In the Fibonacci example, the sync statement in line 5 is required before the return statement in line 6 to avoid the anomaly that would occur if x and y were summed before each had been computed. When all of its children return, execution of the procedure resumes at the point immediately following the sync statement. If any of its children have not completed when it executes a sync, the procedure suspends and does not resume until all of its children have completed. In general, the parent can continue to spawn off children, producing a high degree of parallelism.Ī procedure cannot safely use the return values of the children it has spawned until it executes a sync statement. In this case, the parent goes on to spawn Fibonacci(n-2). Unlike an ordinary function call, where the parent is not resumed until after its child returns, in the case of a spawn, the parent can continue to execute in parallel with the child. Spawn before the subroutine call in line 3 indicates that the subprocedure Fibonacci(n-1) can execute in parallel with the procedure Fibonacci(n) itself. The keyword spawn is the parallel analog of an ordinary subroutine call.
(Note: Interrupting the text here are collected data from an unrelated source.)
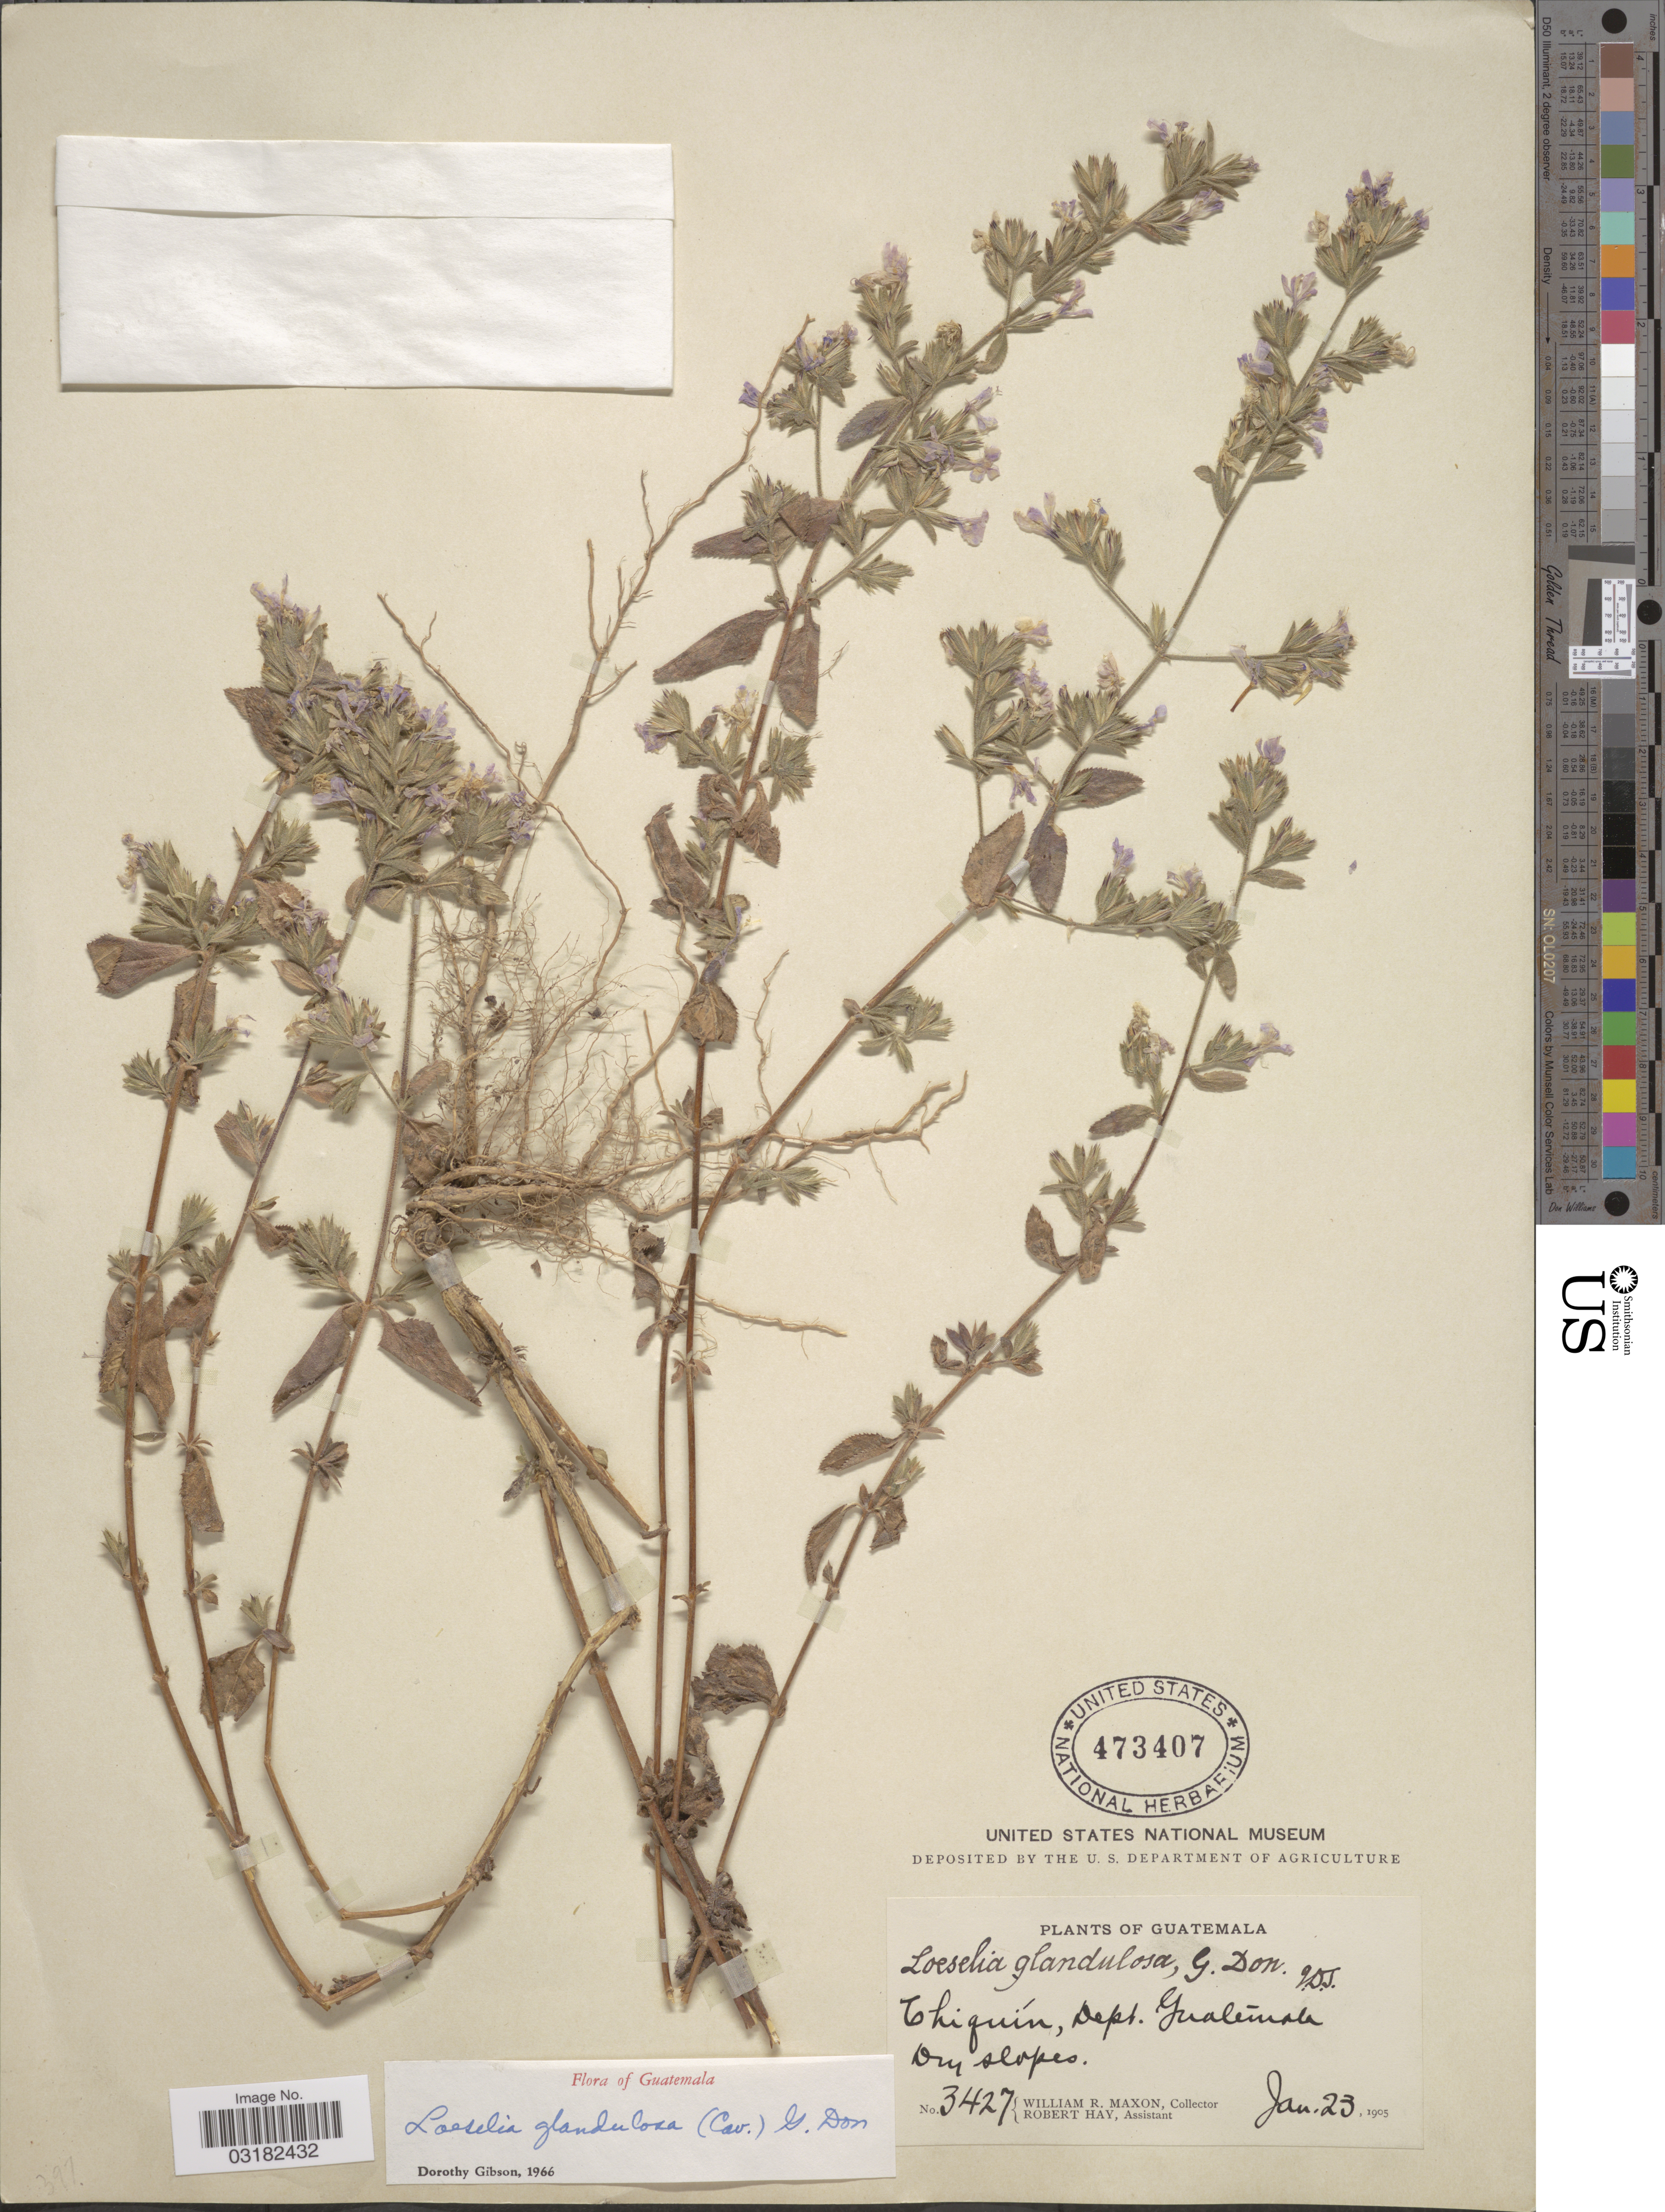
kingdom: Plantae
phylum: Tracheophyta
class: Magnoliopsida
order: Ericales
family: Polemoniaceae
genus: Loeselia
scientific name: Loeselia glandulosa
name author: (Cav.) G. Don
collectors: W. R. Maxon & R. H. Hay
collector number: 3427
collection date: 1905-01-23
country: Guatemala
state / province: Guatemala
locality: Chiquín, Dept. Guatemala.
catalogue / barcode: US 473407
I put the most important keywords in bold. (A thread is defined to be a maximal sequence of instructions not containing the parallel control statements spawn, sync, and return, not something like Java threads or Posix threads.) # classical algorithms that compute Fibonacci numbers # this is a really bad algorithm, because it's Here is a multithreaded algorithm that computes Fibonacci numbers:

strongsync review

It's easiest to understand this model with an example. The lecture starts with an introduction to a particular model of parallel computation called dynamic multithreading. It then goes into great detail to analyze the running time and parallelism of these algorithms.

strongsync review

Lecture twenty-one implements several multithreaded algorithms, such as n xn matrix addition, n xn matrix multiplication, and parallel merge-sort. Lecture twenty begins with a good overview of multithreaded programming paradigm, introduces to various concepts of parallel programming and at the end talks about the Cilk programming language. These lectures cover the basics of multithreaded programming and multithreaded algorithms.

#Strongsync review series#

This is the thirteenth post in an article series about MIT's lecture course " Introduction to Algorithms." In this post I will review lectures twenty and twenty-one on parallel algorithms.